Those of us of a certain age have been watching this junkie-like mass death of once fertile minds unfold for years, ever since we read Orwell in the late 1970s and early 1980s in high school and then drifted into universities in the mid-1980s prepared to set the world on fire with our words only to be the first generation to be met at the academy’s gate by a hardcore cadre of so-called ‘progressives’ that had infiltrated—perhaps infected is more like it—much of the faculty like a Maoist cancer cell hell-bent on instilling the joys of something called ‘speech codes.’

Those speech codes were among the first early attempts by the Left on the American campus at mass ideological programing and the installation of dogma by brazenly red-lining the vocabulary that could be spoken or written in the university, that old cauldron where the high-minded musings of professors pushing the intellectual boundaries of young minds had once melded with the degenerate thoughts of brilliant heretics like Mario Savio at Cal Berkeley in what became the flashpoint of the Free Speech Movement.

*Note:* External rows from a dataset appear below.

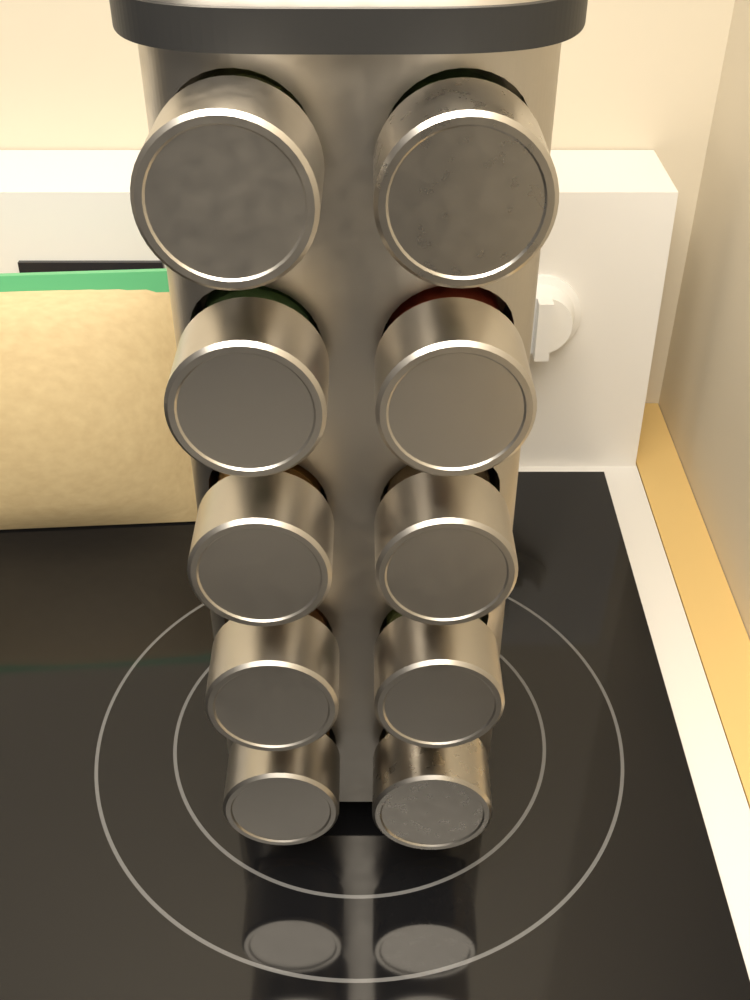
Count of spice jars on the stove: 10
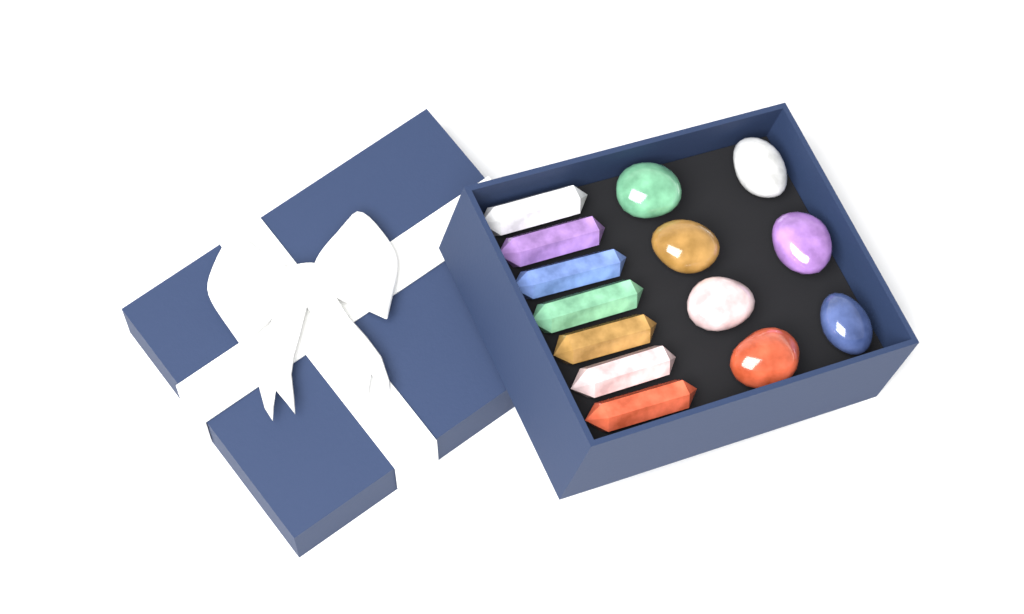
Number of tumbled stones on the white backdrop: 7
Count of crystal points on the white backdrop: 7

And from that natural birth moment came the term: “Say your thing, man.”

Say your thing.

As I roamed the halls of the California State Polytechnic University, Pomona, and the State University of New York at Stony Brook thirty years ago, those were still sacred words among many students, a credo that celebrated the sanctity of words as the ultimate expression of the rich garden that is the mind, be it ripe with fruit or laden with landmines, or more likely both. Pluck one or explode the other or both.

Say your thing.

A lot of us back then remembered the historical flashpoint when one of our own Founding Fathers, Jim Morrison of The Doors, stood onstage in New Haven, Connecticut, in December 1967, and broke into a riff about how’d he’d been sprayed with mace by a cop while making out with a chick backstage. The police at the concert didn’t take too kindly to Morrison relating the story to the audience of more than 4,000 Doors fans packed into the New Haven Arena and moved onstage to stop him. As a scowling sergeant confronted Morrison, Jim didn’t blink, he extended the mic to the officer and said: “Say your thing.”

Was it something I said?
Mr. Mojo Sinking: ‘Was it something I said?’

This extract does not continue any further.